C'est un imbroglio dont le système judiciaire malgache se serait bien passé.
Après une dizaine d'année de résultats médiocres en matière de lutte contre la corruption, en attestent les rapports de Transparency International, le projet de loi sur les Pôles anti corruption (PAC) semblait enfin montrer l'ambition de Madagascar à lutter de façon crédible et efficace contre la corruption.
Mais à quelques jours de l'examen de ce projet de loi par les députés, est apparu un autre projet de loi, relatif à la « réconciliation nationale », émanant de la présidence du pays, et auquel le ministère de la Justice n'a pas participé. Un projet critiquable, d'après les observateurs, pour plusieurs raisons.
Cour spéciale
D'abord, ce texte vise à créer une Cour spéciale pour juger les infractions économiques et financières commises entre les années 2002 à nos jours. D'après une source proche du dossier, « cette loi raccroche des infractions qui sont de l'ordre de la délinquance en col blanc de très haut niveau, comme les détournements de fonds publics, le blanchiment d'argent ou le trafic de bois de rose.
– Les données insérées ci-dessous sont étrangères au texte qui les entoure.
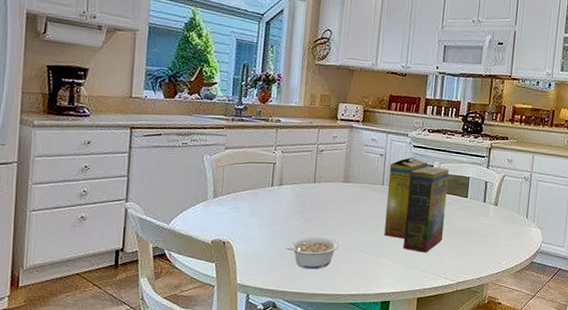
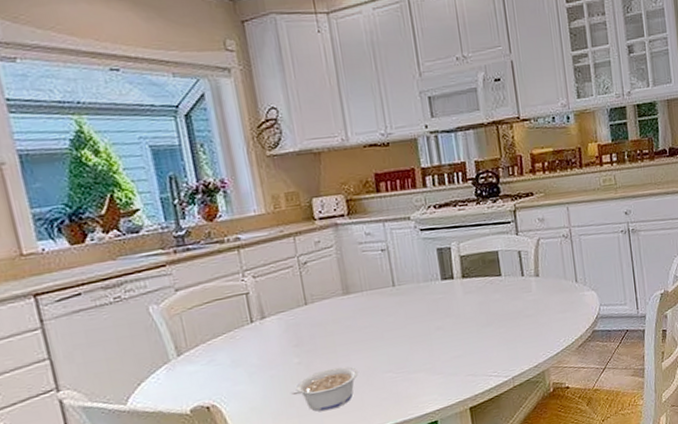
cereal box: present [384,156,449,253] -> none [396,241,483,356]

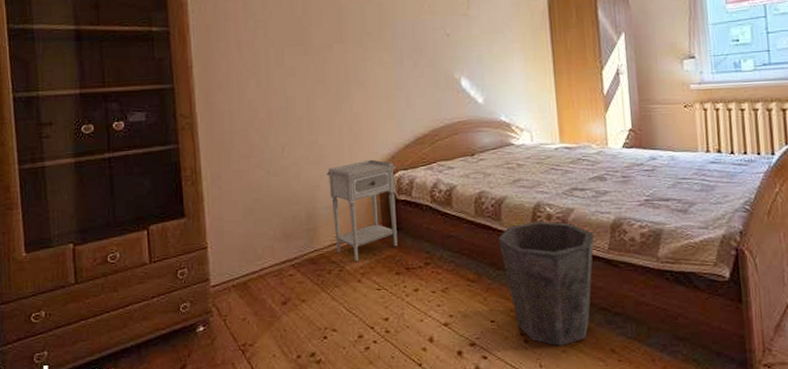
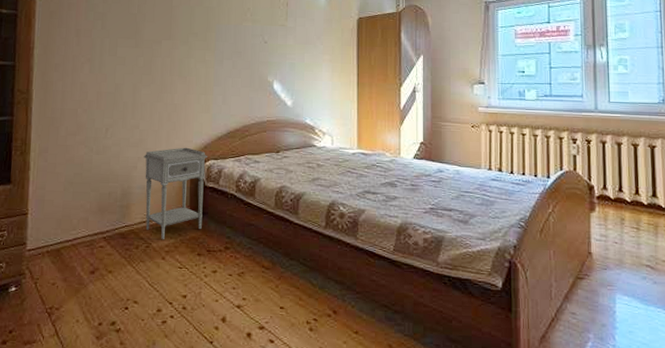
waste bin: present [498,220,595,346] -> none [294,218,382,337]

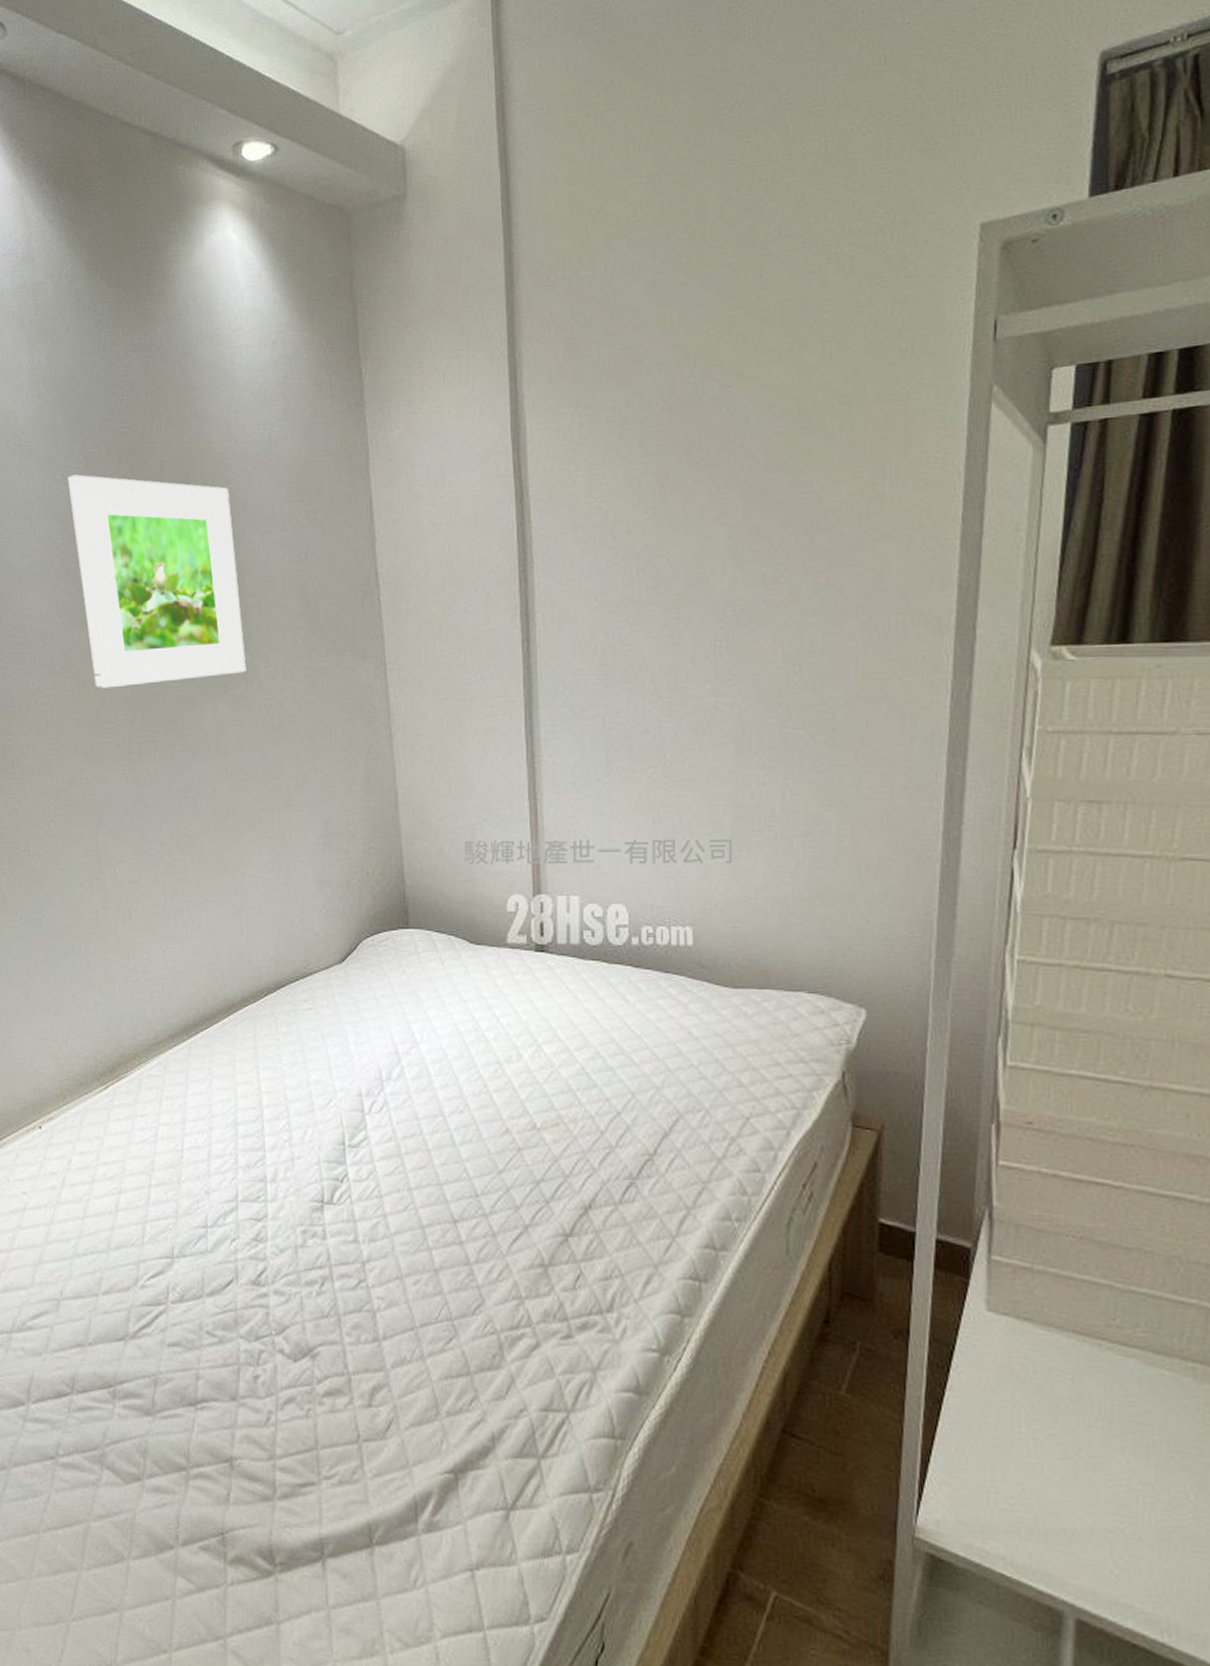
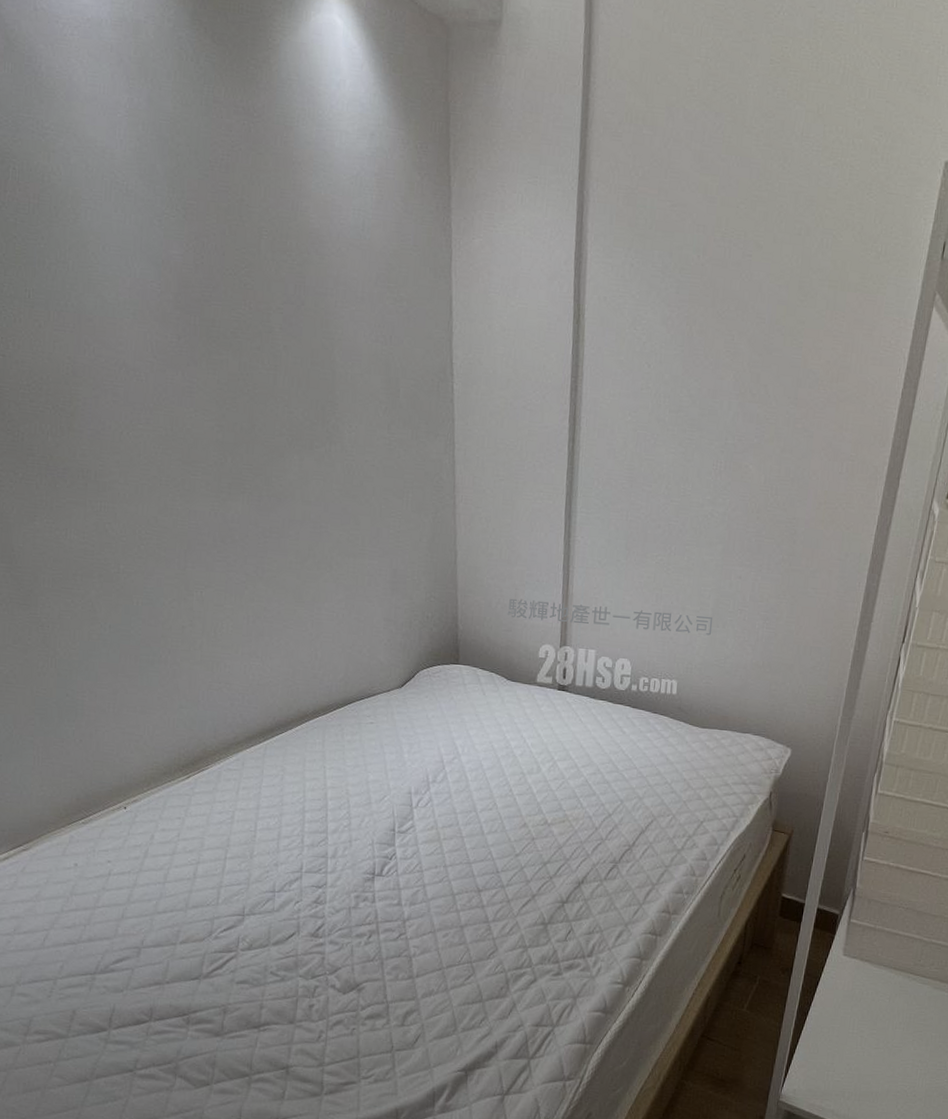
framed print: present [67,474,247,689] -> none [165,222,332,434]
Des infractions qui n'ont rien à voir avec la réconciliation nationale ! »
Par ailleurs, avec cette loi, les complices des auteurs de crimes et délits seront jugés par cette Cour spéciale pour des faits qui ne sont pas liés à la crise politique. Le risque est que des bandes organisées bénéficient de l'impunité de la justice, ou, au contraire, reçoivent de très fortes sanctions.
Juridiction superflue ?
Autre critique : la désignation arbitraire des membres de cette Cour spéciale par le président de la Cour suprême. Bref, avec ce projet de loi, c'est une nouvelle juridiction « parallèle » pour les dirigeants et leurs complices qui se profile.
Une juridiction superflue, car entre la Haute cour de justice - prévue dans la Constitution mais encore jamais mise en place - et les Pôles anti corruption prévus dans le premier projet de loi, toutes les institutions compétentes pour juger dirigeants et simples citoyens seront déjà créées.
Contacté par téléphone, le ministre de la Justice, qui devra,cette semaine, défendre les deux textes au Parlement, n'a pas souhaité s'exprimer.